Three named fellows of the National Academy of Inventors
Three School of Medicine faculty members have been named fellows of the National Academy of Inventors.
This year’s recipients were selected based on their “innovation in creating or facilitating outstanding inventions that have made a tangible impact on quality of life, economic development and welfare of society,” according to the academy.
The Stanford recipients are:
- HELEN BLAU, the Donald E. and Delia B. Baxter Foundation Professor and a professor of microbiology and immunology. She directs the Baxter Laboratory for Stem Cell Biology. Her research has uncovered regulatory networks controlling nuclear reprogramming and therapeutic agents to enhance muscle regeneration in aging and dystrophy.

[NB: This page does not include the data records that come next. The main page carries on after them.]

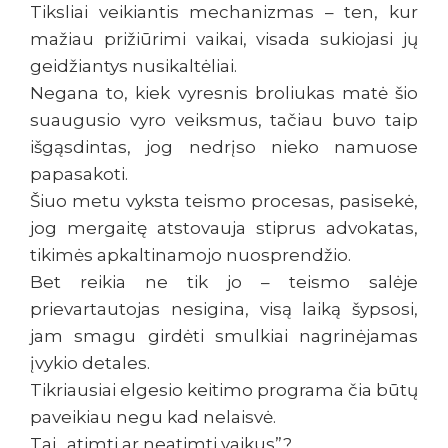
Tiksliai veikiantis mechanizmas – ten, kur
mažiau prižiūrimi vaikai, visada sukiojasi jų
geidžiantys nusikaltėliai.
Negana to, kiek vyresnis broliukas matė šio
suaugusio vyro veiksmus, tačiau buvo taip
išgąsdintas, jog nedrįso nieko namuose
papasakoti.
Šiuo metu vyksta teismo procesas, pasisekė,
jog mergaitę atstovauja stiprus advokatas,
tikimės apkaltinamojo nuosprendžio.
Bet reikia ne tik jo – teismo salėje
prievartautojas nesigina, visą laiką šypsosi,
jam smagu girdėti smulkiai nagrinėjamas
įvykio detales.
Tikriausiai elgesio keitimo programa čia būtų
paveikiau negu kad nelaisvė.
Tai „atimti ar neatimti vaikus”?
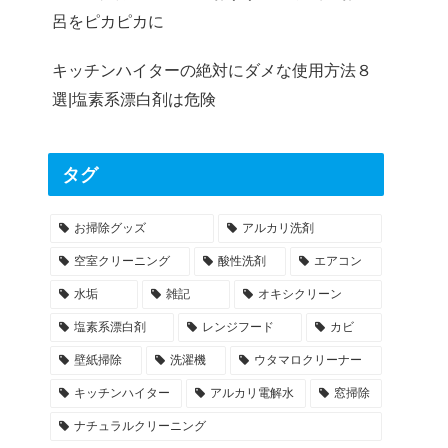
呂をピカピカに
キッチンハイターの絶対にダメな使用方法８
選|塩素系漂白剤は危険
タグ
お掃除グッズ
アルカリ洗剤
空室クリーニング
酸性洗剤
エアコン
水垢
雑記
オキシクリーン
塩素系漂白剤
レンジフード
カビ
壁紙掃除
洗濯機
ウタマロクリーナー
キッチンハイター
アルカリ電解水
窓掃除
ナチュラルクリーニング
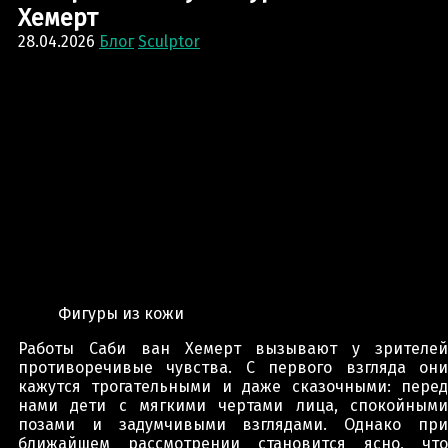
Хемерт
28.04.2026
Блог
Sculptor
Фигуры из кожи
Работы Саби ван Хемерт вызывают у зрителей
противоречивые чувства. С первого взгляда они
кажутся трогательными и даже сказочными: перед
нами дети с мягкими чертами лица, спокойными
позами и задумчивыми взглядами. Однако при
ближайшем рассмотрении становится ясно, что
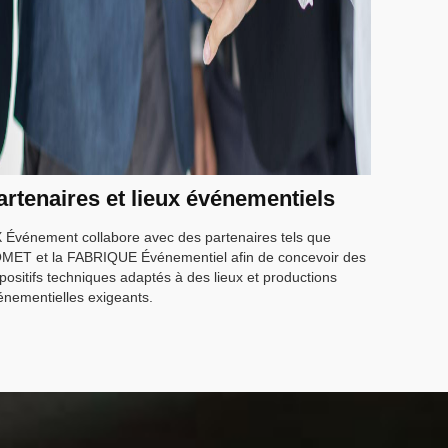
artenaires et lieux événementiels
 Événement collabore avec des partenaires tels que
MET et la FABRIQUE Événementiel afin de concevoir des
positifs techniques adaptés à des lieux et productions
énementielles exigeants.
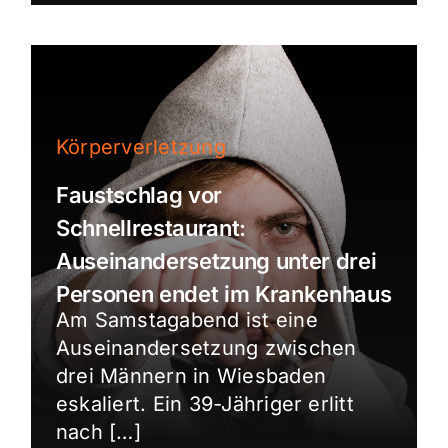
Körperverletzung
Faustschlag vor
Schnellrestaurant:
Auseinandersetzung unter drei
Personen endet im Krankenhaus
Am Samstagabend ist eine
Auseinandersetzung zwischen
drei Männern in Wiesbaden
eskaliert. Ein 39-Jähriger erlitt
nach […]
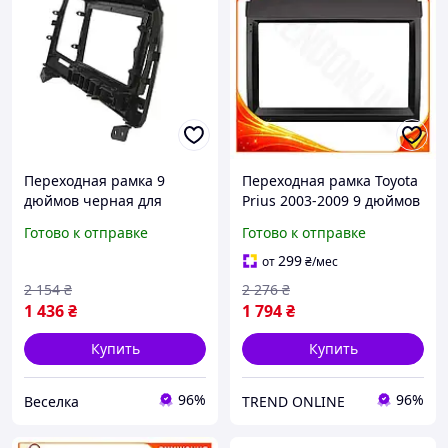
Переходная рамка 9
Переходная рамка Toyota
дюймов черная для
Prius 2003-2009 9 дюймов
магнитолы
Lesko для установки
Готово к отправке
Готово к отправке
универсальная установка
магнитолы
в авто с качественным
автомобильная рамка для
299
от
₴
/мес
звуком FLAME
а
2 154
₴
2 276
₴
1 436
₴
1 794
₴
Купить
Купить
96%
96%
Веселка
TREND ONLINE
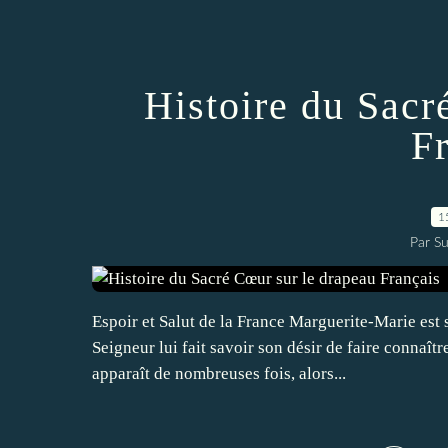
Histoire du Sacr
F
1
Par Su
Espoir et Salut de la France Marguerite-Marie est 
Seigneur lui fait savoir son désir de faire connaî
apparaît de nombreuses fois, alors...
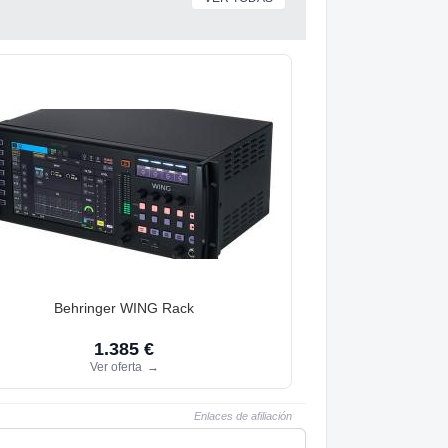
Behringer WING Rack
1.385 €
Ver oferta
→
Enlaces de afiliación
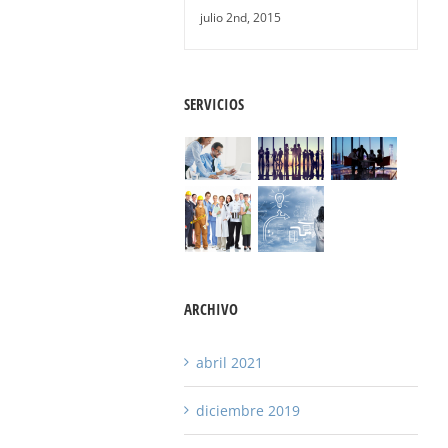
julio 2nd, 2015
SERVICIOS
ARCHIVO
abril 2021
diciembre 2019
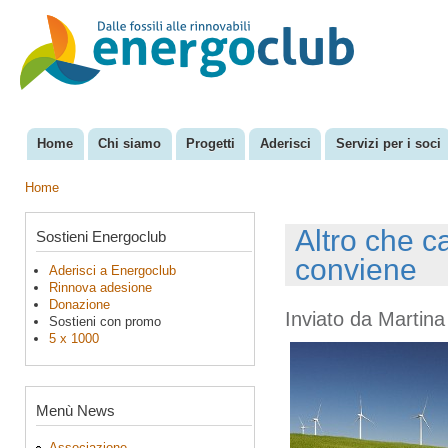
Sal
con
EnergoClub
per la
pri
riconversione
del sistema
energetico
Home
Chi siamo
Progetti
Aderisci
Servizi per i soci
Menu principale
Home
Tu sei qui
Altro che ca
Sostieni Energoclub
conviene
Aderisci a Energoclub
Rinnova adesione
Donazione
Inviato da
Martina
Sostieni con promo
5 x 1000
Menù News
Associazione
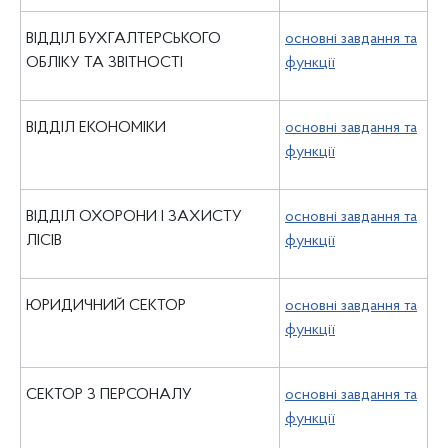
ВІДДІЛ БУХГАЛТЕРСЬКОГО
основні завдання та
ОБЛІКУ ТА ЗВІТНОСТІ
функції
ВІДДІЛ ЕКОНОМІКИ
основні завдання та
функції
ВІДДІЛ ОХОРОНИ І ЗАХИСТУ
основні завдання та
ЛІСІВ
функції
ЮРИДИЧНИЙ СЕКТОР
основні завдання та
функції
СЕКТОР З ПЕРСОНАЛУ
основні завдання та
функції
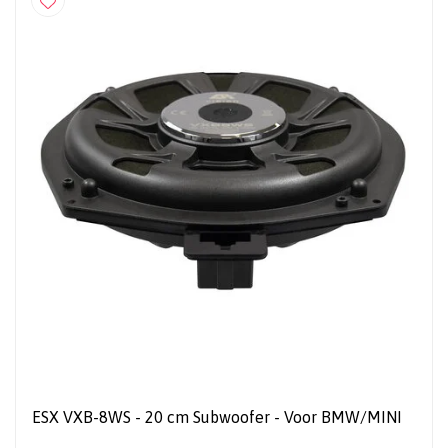
ESX VXB-8WS - 20 cm Subwoofer - Voor BMW/MINI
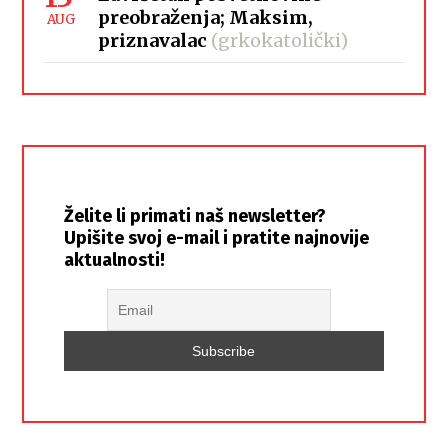
preobraženja; Maksim,
AUG
priznavalac
(grkokatolički)
Želite li primati naš newsletter?
Upišite svoj e-mail i pratite najnovije
aktualnosti!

- STANLEY COHEN, the Kwoh-Ting Li Professor and professor of genetics. His research helped spawn the revolution in genetic engineering. His lab currently studies mechanisms that affect the expression and decay of normal and abnormal mRNAs, and also RNA-related mechanisms that regulate microbial antibiotic resistance.
- H. TOM SOH, professor of radiology and of electrical engineering. He has devised sensors capable of continuously monitoring specific biomolecules in vivo and a control system for achieving real-time, closed-loop controlled drug delivery in live animals.
The new members will be inducted in a ceremony on April 5 in Washington, DC. The NAI was founded in 2010 to recognize and encourage inventors with patents issued from the U.S. Patent and Trademark Office, enhance the visibility of academic technology and innovation, encourage the disclosure of intellectual property, educate and mentor innovative students and translate the inventions of its members to benefit society.